设计、设置和参与者: 这是对来自三个前瞻性 cx膀胱临床试验和一个真实世界临床研究的汇总数据的回顾性分析。医生对 cx膀胱结果视而不见,cx膀胱提供者对临床结果视而不见。本研究分析了美国、澳大利亚和新西兰不同的泌尿外科实践。总共 1784 个连续的、前瞻性招募的血尿或先前诊断为 UC 的患者提供了 852 个样本,其中包括局部细胞和 cx膀胱结果; 153 个样本具有非典型细胞,14 个样本具有非典型细胞和可疑的膀胱镜检查。
结果测量和统计分析: 阴性预测值 (NPV) 和 cx膀胱和局部细胞学漏诊肿瘤的比例,以及评估 cx膀胱用于判定非典型细胞学和可疑膀胱镜检查。
结果和局限性: cx膀胱排除了 35% 的患者和 NPV 97% (95% 置信区间 [CI] 94-98%),而细胞学排除了 93% (95% CI 91-94%); cx膀胱漏诊 8.5%,肿瘤细胞漏诊 63%。在 26/153 例非典型细胞检查中诊断为 UC (17%)。Cxblue 正确判定了所有这些患者,包括那些具有非典型细胞学和可疑膀胱镜检查的患者; 这些患者 cxblue 结果阳性,并通过病理诊断为 UC。不典型细胞检查和可疑膀胱镜检查的患者发病率低。
结论: 在那些不典型的细胞学和模棱两可的膀胱镜检查中,cxblue 正确判断了所有被诊断为 UC 的患者,并且在准确识别没有 UC 的患者方面优于细胞学检查。
患者总结: cxblacy 准确地排除了没有癌症的患者,并判定了细胞检查和膀胱镜检查结果不确定,最大限度地减少了患者接受进一步不必要的检查和程序的需要。

Cystoscopy

肾内泌尿 膀胱 诊断方式
概述  :  

疾病概述膀胱镜检查(Cystoscopy)是经尿道进入膀胱的一种内窥镜检查方法,临床上常用于诊断膀胱、肾脏、输尿管及尿道的疾病,以了解血尿的来源及泌尿系邻近器官病变。
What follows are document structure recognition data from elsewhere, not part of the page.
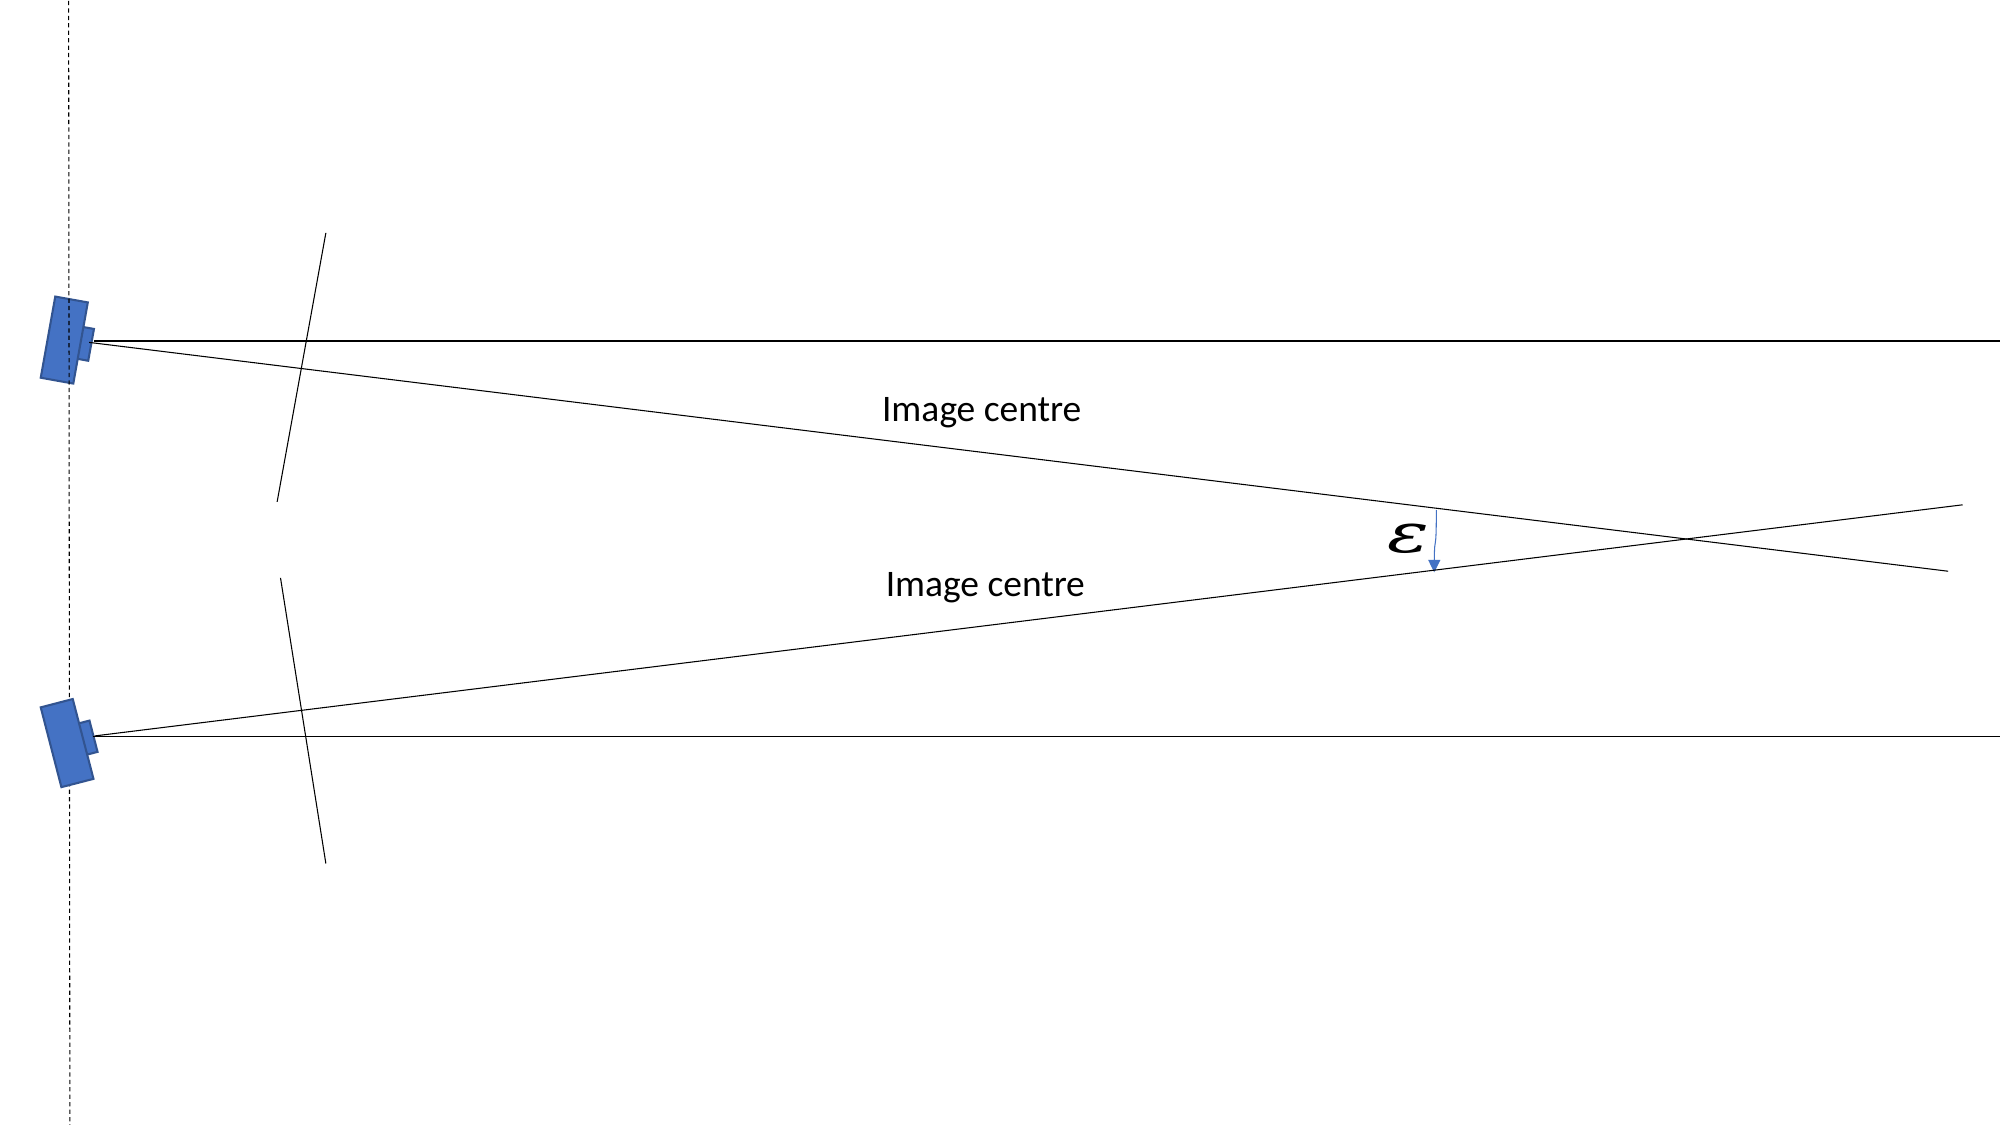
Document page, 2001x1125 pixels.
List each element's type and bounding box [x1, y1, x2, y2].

text_box [280, 737, 326, 864]
text_box [50, 700, 95, 783]
text_box [93, 504, 1963, 736]
text_box [277, 232, 326, 340]
text_box [70, 299, 92, 383]
text_box [47, 299, 68, 383]
text_box [89, 342, 1949, 572]
text_box [280, 577, 326, 736]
它是泌尿外科常用的检查及治疗手段。 适应症1.用于诊断 通过检查窥镜可以观察到膀胱内情况;通过输尿管插管窥镜,可向输尿管插入细长的输尿管导管至肾盂,分别搜集尿液,进行常规检查和培养;静脉注入靛胭脂溶液,观察两侧输尿管的排蓝时间,可以分别估计两侧肾功能(正常注药后5~10分钟排蓝);经导管向肾盂或输尿管注入12.5%碘化钠造

Cystoscopy   / sɪs'tɒskəpɪ /

释    义   n. [泌尿] 膀胱镜检查

同根词   chronically adv. 长期地;慢性地;习惯性地

例    句   To explore the significance of nursing care in cystoscopy. 探讨护理干预在膀胱镜检查中的作用。